● Exercise brief: Please restate, word for word, the lines below that begin at the one with "content | - | 0 % |" and end at the one with "Show all easements, rights". Leave out all other lines.

== Input data

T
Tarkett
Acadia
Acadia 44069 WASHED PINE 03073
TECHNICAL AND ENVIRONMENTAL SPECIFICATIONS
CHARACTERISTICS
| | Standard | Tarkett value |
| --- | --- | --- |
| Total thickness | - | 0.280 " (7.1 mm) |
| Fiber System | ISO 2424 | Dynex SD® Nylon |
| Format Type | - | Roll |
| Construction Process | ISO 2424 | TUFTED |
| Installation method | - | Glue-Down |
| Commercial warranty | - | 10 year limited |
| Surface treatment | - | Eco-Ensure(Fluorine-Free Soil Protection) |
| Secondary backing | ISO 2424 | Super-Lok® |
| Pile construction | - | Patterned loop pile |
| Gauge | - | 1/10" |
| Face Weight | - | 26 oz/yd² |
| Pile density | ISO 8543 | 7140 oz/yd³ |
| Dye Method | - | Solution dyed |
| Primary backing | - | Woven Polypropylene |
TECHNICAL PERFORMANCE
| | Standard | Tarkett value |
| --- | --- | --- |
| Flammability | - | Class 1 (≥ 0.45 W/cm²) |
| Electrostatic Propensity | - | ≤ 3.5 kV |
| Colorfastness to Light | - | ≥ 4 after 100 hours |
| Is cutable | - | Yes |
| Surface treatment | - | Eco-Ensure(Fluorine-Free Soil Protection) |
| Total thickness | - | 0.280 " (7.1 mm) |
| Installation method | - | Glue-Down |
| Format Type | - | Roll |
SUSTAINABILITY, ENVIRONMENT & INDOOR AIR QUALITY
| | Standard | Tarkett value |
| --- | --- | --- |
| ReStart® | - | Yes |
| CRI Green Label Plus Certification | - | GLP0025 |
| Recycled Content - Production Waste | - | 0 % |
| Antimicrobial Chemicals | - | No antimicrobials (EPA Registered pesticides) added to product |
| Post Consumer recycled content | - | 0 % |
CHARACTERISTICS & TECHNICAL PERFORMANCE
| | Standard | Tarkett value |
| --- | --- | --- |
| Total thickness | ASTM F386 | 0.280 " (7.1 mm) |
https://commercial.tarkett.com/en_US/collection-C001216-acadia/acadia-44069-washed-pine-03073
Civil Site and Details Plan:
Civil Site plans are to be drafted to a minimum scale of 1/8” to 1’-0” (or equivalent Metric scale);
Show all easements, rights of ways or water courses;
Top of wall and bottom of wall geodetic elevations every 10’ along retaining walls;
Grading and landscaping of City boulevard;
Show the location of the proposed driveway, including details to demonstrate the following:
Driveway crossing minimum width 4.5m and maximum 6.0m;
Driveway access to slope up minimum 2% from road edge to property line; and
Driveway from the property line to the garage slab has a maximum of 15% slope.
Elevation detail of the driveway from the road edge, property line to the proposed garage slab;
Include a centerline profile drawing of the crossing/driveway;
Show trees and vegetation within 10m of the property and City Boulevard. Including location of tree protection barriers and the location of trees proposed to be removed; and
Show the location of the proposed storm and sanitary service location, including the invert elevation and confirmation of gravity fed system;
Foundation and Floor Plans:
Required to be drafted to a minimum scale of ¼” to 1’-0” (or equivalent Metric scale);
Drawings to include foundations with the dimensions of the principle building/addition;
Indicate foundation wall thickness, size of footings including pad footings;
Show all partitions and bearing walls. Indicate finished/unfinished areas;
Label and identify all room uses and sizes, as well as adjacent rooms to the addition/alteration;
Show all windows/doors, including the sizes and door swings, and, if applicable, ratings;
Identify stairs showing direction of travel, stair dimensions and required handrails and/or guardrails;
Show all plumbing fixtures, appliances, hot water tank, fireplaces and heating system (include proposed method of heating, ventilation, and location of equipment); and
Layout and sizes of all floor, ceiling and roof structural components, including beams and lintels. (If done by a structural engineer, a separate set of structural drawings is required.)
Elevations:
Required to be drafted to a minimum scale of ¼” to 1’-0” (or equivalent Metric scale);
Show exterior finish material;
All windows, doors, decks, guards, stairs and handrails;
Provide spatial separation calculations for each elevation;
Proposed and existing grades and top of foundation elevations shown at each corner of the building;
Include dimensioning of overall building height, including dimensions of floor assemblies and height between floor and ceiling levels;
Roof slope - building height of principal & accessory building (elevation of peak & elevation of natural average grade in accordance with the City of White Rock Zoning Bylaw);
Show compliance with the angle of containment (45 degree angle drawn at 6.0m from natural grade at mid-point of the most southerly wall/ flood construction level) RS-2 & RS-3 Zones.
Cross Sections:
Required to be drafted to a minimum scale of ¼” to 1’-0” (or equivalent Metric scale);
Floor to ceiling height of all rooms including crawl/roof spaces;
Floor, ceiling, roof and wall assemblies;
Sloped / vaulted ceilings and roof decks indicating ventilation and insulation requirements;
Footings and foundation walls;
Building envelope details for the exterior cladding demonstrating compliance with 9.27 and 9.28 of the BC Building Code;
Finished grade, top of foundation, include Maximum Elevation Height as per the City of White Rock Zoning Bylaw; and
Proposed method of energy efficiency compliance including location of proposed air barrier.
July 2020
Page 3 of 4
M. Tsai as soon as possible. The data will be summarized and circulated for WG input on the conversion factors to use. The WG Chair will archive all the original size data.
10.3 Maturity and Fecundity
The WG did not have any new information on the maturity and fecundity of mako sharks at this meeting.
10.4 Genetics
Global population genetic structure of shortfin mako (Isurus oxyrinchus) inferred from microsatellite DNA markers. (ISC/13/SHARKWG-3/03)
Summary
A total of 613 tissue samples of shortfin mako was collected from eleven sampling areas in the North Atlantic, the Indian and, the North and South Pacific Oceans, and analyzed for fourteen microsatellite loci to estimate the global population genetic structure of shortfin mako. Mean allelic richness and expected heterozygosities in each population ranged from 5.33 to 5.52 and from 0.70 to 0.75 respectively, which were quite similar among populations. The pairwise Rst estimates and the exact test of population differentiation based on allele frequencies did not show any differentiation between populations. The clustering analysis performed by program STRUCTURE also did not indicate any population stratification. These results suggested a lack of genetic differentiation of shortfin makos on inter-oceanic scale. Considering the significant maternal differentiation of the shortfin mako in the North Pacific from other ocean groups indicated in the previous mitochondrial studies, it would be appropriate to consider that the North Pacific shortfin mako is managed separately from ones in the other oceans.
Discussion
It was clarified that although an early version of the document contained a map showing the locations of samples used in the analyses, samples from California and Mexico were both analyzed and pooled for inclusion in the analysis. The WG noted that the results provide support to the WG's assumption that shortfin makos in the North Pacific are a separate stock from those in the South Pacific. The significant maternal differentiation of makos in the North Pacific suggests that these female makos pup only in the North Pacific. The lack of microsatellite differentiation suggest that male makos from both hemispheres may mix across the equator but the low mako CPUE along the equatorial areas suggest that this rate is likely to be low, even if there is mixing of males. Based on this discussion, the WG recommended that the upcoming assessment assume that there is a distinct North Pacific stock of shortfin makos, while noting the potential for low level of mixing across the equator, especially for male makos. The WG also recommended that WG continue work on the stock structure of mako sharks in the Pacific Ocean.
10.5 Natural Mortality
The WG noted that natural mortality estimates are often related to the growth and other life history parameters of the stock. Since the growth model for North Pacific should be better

====

● Solved exercise:
| Post Consumer recycled content | - | 0 % |
CHARACTERISTICS & TECHNICAL PERFORMANCE
| | Standard | Tarkett value |
| --- | --- | --- |
| Total thickness | ASTM F386 | 0.280 " (7.1 mm) |
https://commercial.tarkett.com/en_US/collection-C001216-acadia/acadia-44069-washed-pine-03073
Civil Site and Details Plan:
Civil Site plans are to be drafted to a minimum scale of 1/8” to 1’-0” (or equivalent Metric scale);
Show all easements, rights of ways or water courses;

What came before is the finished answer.